The brain has an optimal performance point – a point where there is enough stress or pressure to get it interested but not too much to create over-whelm. If there is too much or too little pressure, the cognitive part of the brain does not perform at its best. The trick is to manage the stress to keep it in the “just right” range – like Goldilocks. High stress levels also trip the alarm mode in the brain. Alarms generate reactions in the body – tightness in the chest, sweaty palms, racing heart. These are the tell-tale signs that you have tipped over out of the “just right” range. The body reactions are like the “canary in the coal mine.” They are warnings that you are moving out of cognitive mode and into reactionary mode.

Thankfully, we can rewire the brain to modify behaviors that we wish to change. There are three steps and a caveat. Let’s give it a try.

Think of a behavior you would like to tweak. What behavior shows up over and over that doesn’t serve you well? Write down that behavior. And write down what you would prefer your reaction to be. For example, I wanted to stop the over-whelmed panic and change it into focused, attentive action.

Now it’s time for rewiring.

Remind. The brain needs to be reminded of the new behavior you wish to create. In my case, I taught myself to recognize the warning signs in my body. They are my reminders. This approach works for me because I teach it to others and talk about it weekly. This behavior pattern is on my mind quite a bit. If I were not talking about it, a physical reminder would be imperative – a sticky note attached to my computer or an item on my to-do list.

What can you use as a reminder? It may be a reminder of the behavior you wish to leave behind or a reminder of the behavior you wish to create. The reminder can be a post-it note, a photo, rock, stress ball, magnet on the refrigerator —that mentally connects you with the behavior. The reminder should be in front of you frequently.

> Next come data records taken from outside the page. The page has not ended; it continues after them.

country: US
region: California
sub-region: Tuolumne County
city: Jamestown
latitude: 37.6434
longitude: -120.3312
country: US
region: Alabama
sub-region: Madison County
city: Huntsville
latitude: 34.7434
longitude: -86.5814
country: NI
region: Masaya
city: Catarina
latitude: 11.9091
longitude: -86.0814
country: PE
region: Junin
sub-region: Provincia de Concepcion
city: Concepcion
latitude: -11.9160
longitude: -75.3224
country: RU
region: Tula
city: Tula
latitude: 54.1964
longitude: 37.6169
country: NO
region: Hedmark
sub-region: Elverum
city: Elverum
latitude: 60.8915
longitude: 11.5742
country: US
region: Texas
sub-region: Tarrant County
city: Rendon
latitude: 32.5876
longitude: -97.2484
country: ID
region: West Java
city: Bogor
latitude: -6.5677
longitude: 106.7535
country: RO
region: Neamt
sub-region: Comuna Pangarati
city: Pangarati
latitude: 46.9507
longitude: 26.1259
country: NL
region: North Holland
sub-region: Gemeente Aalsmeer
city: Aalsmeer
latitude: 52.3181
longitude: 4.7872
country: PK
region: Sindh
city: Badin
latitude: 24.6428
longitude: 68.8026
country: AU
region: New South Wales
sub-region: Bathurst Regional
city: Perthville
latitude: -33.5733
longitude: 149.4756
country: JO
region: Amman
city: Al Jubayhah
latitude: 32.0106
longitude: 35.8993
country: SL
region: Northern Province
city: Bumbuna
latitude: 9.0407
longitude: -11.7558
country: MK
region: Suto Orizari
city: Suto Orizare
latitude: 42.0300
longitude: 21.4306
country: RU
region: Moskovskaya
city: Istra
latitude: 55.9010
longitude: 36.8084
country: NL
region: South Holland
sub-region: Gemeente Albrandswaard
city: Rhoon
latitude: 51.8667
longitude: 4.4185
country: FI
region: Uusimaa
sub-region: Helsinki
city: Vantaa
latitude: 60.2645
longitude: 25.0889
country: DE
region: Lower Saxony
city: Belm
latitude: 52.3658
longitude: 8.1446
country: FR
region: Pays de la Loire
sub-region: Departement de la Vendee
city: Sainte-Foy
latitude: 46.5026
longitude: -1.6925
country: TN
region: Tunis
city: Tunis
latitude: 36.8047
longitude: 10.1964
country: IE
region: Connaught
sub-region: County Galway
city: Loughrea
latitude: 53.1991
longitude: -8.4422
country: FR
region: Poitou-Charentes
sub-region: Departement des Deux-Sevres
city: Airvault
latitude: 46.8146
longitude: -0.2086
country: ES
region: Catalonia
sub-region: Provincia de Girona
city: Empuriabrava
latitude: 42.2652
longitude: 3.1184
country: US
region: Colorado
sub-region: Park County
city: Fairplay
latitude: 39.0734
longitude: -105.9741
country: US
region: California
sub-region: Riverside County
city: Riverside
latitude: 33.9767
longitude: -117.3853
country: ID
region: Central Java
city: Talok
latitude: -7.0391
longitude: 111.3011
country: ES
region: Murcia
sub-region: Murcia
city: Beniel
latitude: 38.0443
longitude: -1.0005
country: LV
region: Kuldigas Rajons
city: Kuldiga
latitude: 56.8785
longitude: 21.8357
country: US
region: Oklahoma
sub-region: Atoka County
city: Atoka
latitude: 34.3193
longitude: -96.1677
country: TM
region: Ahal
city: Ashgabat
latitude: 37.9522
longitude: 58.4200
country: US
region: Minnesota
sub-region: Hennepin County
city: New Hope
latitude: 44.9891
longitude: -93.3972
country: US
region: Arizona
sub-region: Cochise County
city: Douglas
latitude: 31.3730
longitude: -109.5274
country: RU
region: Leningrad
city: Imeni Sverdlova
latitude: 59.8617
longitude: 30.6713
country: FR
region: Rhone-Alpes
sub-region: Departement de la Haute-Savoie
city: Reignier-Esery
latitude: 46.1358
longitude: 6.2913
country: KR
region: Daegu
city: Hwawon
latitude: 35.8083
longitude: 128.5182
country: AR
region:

Reassure. The brain craves certainty but when you are changing behavior, there is no certainty. Help your brain by reassuring it that it’s on the right path. For example, I recognize the anxiety building in my body as the flags I’m watching for. “Remember,” I say, “it worked the last time you calmed down and set aside focused time for the highest priority activities.” That reassurance builds a track record of success and confidence in the brain.

In your case, do you have a small track record of success with the new behavior? If so, when the old behavior starts and your reminder kicks in, reflect on the time the new behavior worked. If you do not have a track record with the new behavior, reassure yourself of your commitment to your goal. Either way, reassure your brain that the new approach will work – but you have to try.

Reward. It worked! I slowed the over-whelmed feeling; focused my mind on one task at a time; and the work was completely on time. Woo-hoo! With each successful new behavior, allow your brain to a do a happy dance. Congratulate it on another successful attempt at the new behavior. Take a moment to revel in your accomplishment. Notice what worked for you and why. These few moments of reflection embed the new behavior in your brain.

It’s your turn. Don’t forget to pat yourself on the back particularly if you are not the type of person who usually congratulates yourself. It only takes a moment. You don’t need to brag to the world, but you do need to acknowledge the behavior change. The brain notices when it gets an atta-boy or atta-girl.

These are the three steps and here’s the caveat. Repeat this process over and over. Once will not create a behavior change. If need be, set a goal to focus on one new behavior change for the next six months. Don’t take on too much. Behavior modification takes a lot of brain energy. Pick one at a time and work it with these three steps.

This newsletter article was part my latest over-whelmed moment. The reminder brought my attention to the feeling; and I remembered how to successfully focus on a single task at a time. My reward is a completed newsletter to share with you.

Let me know how it goes for you: remind, reassure, reward and repeat.